*Work to be completed:* Would you please copy each line of the data in which the string "published" occurs?
[Available data — start]
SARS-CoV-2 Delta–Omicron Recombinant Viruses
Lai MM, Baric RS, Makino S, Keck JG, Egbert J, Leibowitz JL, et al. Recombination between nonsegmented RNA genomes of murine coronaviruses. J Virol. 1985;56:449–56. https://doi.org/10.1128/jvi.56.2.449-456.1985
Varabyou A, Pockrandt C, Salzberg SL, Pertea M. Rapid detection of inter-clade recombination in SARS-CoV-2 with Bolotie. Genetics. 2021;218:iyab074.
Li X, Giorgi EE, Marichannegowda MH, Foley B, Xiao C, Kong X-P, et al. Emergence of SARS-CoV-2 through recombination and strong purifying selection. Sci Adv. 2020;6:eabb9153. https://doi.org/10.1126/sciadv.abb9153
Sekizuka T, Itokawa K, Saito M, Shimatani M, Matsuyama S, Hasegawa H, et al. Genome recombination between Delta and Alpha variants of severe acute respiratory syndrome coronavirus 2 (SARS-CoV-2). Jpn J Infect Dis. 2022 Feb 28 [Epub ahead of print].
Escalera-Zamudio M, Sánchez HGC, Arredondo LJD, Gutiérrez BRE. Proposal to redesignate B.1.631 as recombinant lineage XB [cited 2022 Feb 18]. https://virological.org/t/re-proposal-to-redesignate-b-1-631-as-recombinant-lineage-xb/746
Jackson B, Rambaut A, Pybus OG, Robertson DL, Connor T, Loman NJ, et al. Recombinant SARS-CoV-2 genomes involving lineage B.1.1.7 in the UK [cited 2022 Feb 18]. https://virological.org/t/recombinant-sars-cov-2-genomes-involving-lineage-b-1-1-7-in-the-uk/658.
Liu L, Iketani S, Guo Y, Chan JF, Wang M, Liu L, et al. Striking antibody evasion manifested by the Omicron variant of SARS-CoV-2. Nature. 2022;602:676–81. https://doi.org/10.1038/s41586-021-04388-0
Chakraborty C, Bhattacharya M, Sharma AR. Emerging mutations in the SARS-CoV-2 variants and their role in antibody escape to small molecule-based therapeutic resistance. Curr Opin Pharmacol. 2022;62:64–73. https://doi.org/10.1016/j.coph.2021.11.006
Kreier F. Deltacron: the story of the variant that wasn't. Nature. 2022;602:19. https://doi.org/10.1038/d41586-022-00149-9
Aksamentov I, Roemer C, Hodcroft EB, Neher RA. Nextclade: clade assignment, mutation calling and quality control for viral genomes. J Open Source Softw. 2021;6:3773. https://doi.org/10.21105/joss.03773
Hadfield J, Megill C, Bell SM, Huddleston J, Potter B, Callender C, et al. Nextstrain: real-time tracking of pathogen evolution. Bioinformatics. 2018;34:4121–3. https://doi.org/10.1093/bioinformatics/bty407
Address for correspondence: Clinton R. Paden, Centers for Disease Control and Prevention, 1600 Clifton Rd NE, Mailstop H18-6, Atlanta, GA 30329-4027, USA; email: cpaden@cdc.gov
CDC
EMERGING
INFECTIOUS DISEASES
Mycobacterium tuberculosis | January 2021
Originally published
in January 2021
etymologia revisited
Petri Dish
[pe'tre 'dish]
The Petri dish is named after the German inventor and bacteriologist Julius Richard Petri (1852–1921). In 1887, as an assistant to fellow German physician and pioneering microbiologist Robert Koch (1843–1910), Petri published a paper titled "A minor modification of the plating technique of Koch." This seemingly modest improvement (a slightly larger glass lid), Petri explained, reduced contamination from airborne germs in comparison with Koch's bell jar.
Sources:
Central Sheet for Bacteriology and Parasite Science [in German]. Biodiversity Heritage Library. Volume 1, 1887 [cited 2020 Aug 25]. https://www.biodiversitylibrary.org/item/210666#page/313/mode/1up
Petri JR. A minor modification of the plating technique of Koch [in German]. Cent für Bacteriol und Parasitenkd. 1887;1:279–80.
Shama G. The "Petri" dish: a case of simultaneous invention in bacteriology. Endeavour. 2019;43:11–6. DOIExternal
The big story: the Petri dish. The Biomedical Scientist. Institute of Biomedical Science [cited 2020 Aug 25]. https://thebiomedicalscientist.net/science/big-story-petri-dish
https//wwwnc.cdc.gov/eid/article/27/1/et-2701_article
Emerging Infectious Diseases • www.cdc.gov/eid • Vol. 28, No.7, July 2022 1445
[Available data — finish]
*Expected answer:*
Originally published
The Petri dish is named after the German inventor and bacteriologist Julius Richard Petri (1852–1921). In 1887, as an assistant to fellow German physician and pioneering microbiologist Robert Koch (1843–1910), Petri published a paper titled "A minor modification of the plating technique of Koch." This seemingly modest improvement (a slightly larger glass lid), Petri explained, reduced contamination from airborne germs in comparison with Koch's bell jar.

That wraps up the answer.